## Data records
== Segment start ==

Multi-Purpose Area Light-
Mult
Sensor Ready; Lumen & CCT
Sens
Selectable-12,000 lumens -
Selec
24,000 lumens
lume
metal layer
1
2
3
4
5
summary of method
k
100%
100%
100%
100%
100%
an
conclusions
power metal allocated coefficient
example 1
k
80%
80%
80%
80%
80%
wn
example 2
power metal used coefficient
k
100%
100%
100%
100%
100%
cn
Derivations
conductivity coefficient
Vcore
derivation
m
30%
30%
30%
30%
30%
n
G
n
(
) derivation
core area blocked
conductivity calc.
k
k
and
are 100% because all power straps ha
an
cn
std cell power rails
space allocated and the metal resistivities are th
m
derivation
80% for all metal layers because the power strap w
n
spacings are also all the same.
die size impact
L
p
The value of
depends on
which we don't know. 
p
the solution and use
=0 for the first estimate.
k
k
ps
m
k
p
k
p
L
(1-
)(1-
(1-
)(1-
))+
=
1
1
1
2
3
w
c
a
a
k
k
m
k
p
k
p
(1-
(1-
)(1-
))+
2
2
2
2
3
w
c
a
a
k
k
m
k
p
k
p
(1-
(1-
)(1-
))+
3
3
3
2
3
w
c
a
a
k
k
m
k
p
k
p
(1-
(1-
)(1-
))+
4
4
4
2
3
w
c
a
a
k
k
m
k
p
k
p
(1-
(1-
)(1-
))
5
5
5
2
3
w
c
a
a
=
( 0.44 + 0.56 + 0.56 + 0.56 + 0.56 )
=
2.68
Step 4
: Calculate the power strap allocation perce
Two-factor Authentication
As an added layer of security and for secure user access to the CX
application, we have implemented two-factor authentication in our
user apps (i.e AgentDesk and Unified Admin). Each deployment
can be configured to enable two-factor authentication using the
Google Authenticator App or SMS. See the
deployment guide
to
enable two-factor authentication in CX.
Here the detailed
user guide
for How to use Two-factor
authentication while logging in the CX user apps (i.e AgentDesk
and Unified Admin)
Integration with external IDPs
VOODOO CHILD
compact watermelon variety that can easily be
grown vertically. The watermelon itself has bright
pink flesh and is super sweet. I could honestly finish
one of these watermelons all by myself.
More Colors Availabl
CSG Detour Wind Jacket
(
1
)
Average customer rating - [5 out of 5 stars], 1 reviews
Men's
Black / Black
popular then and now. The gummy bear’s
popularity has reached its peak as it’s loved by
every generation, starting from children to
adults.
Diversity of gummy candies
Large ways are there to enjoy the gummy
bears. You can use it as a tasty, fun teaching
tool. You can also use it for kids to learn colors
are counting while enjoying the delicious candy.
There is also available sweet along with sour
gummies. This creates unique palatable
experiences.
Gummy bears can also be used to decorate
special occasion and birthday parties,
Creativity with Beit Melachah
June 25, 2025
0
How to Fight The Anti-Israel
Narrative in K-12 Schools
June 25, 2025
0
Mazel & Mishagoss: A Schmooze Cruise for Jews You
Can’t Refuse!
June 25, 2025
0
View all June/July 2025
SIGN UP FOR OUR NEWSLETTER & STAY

== Segment end ==

## TASK INSTRUCTIONS
Copy all the entries above line for line, with no changes.

## EXERCISE OUTPUT
Multi-Purpose Area Light-
Mult
Sensor Ready; Lumen & CCT
Sens
Selectable-12,000 lumens -
Selec
24,000 lumens
lume
metal layer
1
2
3
4
5
summary of method
k
100%
100%
100%
100%
100%
an
conclusions
power metal allocated coefficient
example 1
k
80%
80%
80%
80%
80%
wn
example 2
power metal used coefficient
k
100%
100%
100%
100%
100%
cn
Derivations
conductivity coefficient
Vcore
derivation
m
30%
30%
30%
30%
30%
n
G
n
(
) derivation
core area blocked
conductivity calc.
k
k
and
are 100% because all power straps ha
an
cn
std cell power rails
space allocated and the metal resistivities are th
m
derivation
80% for all metal layers because the power strap w
n
spacings are also all the same.
die size impact
L
p
The value of
depends on
which we don't know. 
p
the solution and use
=0 for the first estimate.
k
k
ps
m
k
p
k
p
L
(1-
)(1-
(1-
)(1-
))+
=
1
1
1
2
3
w
c
a
a
k
k
m
k
p
k
p
(1-
(1-
)(1-
))+
2
2
2
2
3
w
c
a
a
k
k
m
k
p
k
p
(1-
(1-
)(1-
))+
3
3
3
2
3
w
c
a
a
k
k
m
k
p
k
p
(1-
(1-
)(1-
))+
4
4
4
2
3
w
c
a
a
k
k
m
k
p
k
p
(1-
(1-
)(1-
))
5
5
5
2
3
w
c
a
a
=
( 0.44 + 0.56 + 0.56 + 0.56 + 0.56 )
=
2.68
Step 4
: Calculate the power strap allocation perce
Two-factor Authentication
As an added layer of security and for secure user access to the CX
application, we have implemented two-factor authentication in our
user apps (i.e AgentDesk and Unified Admin). Each deployment
can be configured to enable two-factor authentication using the
Google Authenticator App or SMS. See the
deployment guide
to
enable two-factor authentication in CX.
Here the detailed
user guide
for How to use Two-factor
authentication while logging in the CX user apps (i.e AgentDesk
and Unified Admin)
Integration with external IDPs
VOODOO CHILD
compact watermelon variety that can easily be
grown vertically. The watermelon itself has bright
pink flesh and is super sweet. I could honestly finish
one of these watermelons all by myself.
More Colors Availabl
CSG Detour Wind Jacket
(
1
)
Average customer rating - [5 out of 5 stars], 1 reviews
Men's
Black / Black
popular then and now. The gummy bear’s
popularity has reached its peak as it’s loved by
every generation, starting from children to
adults.
Diversity of gummy candies
Large ways are there to enjoy the gummy
bears. You can use it as a tasty, fun teaching
tool. You can also use it for kids to learn colors
are counting while enjoying the delicious candy.
There is also available sweet along with sour
gummies. This creates unique palatable
experiences.
Gummy bears can also be used to decorate
special occasion and birthday parties,
Creativity with Beit Melachah
June 25, 2025
0
How to Fight The Anti-Israel
Narrative in K-12 Schools
June 25, 2025
0
Mazel & Mishagoss: A Schmooze Cruise for Jews You
Can’t Refuse!
June 25, 2025
0
View all June/July 2025
SIGN UP FOR OUR NEWSLETTER & STAY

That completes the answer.